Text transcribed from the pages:
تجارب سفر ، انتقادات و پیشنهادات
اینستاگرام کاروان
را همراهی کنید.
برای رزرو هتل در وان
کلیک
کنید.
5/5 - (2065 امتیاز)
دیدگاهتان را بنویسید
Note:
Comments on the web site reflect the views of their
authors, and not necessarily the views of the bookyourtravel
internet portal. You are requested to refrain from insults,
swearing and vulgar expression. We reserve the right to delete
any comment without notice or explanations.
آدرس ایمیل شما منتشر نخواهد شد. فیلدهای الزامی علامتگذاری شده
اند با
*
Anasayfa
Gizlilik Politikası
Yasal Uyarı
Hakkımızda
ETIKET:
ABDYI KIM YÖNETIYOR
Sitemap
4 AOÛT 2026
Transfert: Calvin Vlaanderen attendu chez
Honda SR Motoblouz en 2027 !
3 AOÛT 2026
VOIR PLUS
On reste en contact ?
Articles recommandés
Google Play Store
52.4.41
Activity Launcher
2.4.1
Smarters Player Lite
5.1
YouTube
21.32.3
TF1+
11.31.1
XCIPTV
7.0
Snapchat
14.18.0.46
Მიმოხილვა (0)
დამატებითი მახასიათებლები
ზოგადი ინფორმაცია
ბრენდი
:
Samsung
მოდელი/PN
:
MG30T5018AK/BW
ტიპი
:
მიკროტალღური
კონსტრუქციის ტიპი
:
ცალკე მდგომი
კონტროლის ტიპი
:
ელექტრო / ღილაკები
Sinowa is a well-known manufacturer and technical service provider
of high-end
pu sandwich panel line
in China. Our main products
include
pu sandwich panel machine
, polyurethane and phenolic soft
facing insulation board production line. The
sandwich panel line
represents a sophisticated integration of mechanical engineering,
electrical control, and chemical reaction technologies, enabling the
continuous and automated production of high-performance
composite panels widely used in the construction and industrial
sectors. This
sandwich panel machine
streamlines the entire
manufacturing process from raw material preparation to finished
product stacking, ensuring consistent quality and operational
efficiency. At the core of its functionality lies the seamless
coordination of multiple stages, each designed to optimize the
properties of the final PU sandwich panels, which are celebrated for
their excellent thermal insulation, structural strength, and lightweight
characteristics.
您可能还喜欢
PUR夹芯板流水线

▸ Problem statement
Turn the records, from their first line up to and including the line with "მიკროტალღური", into a JSON list of strings with one string per line. Leave out blank lines.

▸ Answer below
[
  "تجارب سفر ، انتقادات و پیشنهادات",
  "اینستاگرام کاروان",
  "را همراهی کنید.",
  "برای رزرو هتل در وان",
  "کلیک",
  "کنید.",
  "5/5 - (2065 امتیاز)",
  "دیدگاهتان را بنویسید",
  "Note:",
  "Comments on the web site reflect the views of their",
  "authors, and not necessarily the views of the bookyourtravel",
  "internet portal. You are requested to refrain from insults,",
  "swearing and vulgar expression. We reserve the right to delete",
  "any comment without notice or explanations.",
  "آدرس ایمیل شما منتشر نخواهد شد. فیلدهای الزامی علامتگذاری شده",
  "اند با",
  "*",
  "Anasayfa",
  "Gizlilik Politikası",
  "Yasal Uyarı",
  "Hakkımızda",
  "ETIKET:",
  "ABDYI KIM YÖNETIYOR",
  "Sitemap",
  "4 AOÛT 2026",
  "Transfert: Calvin Vlaanderen attendu chez",
  "Honda SR Motoblouz en 2027 !",
  "3 AOÛT 2026",
  "VOIR PLUS",
  "On reste en contact ?",
  "Articles recommandés",
  "Google Play Store",
  "52.4.41",
  "Activity Launcher",
  "2.4.1",
  "Smarters Player Lite",
  "5.1",
  "YouTube",
  "21.32.3",
  "TF1+",
  "11.31.1",
  "XCIPTV",
  "7.0",
  "Snapchat",
  "14.18.0.46",
  "Მიმოხილვა (0)",
  "დამატებითი მახასიათებლები",
  "ზოგადი ინფორმაცია",
  "ბრენდი",
  ":",
  "Samsung",
  "მოდელი/PN",
  ":",
  "MG30T5018AK/BW",
  "ტიპი",
  ":",
  "მიკროტალღური"
]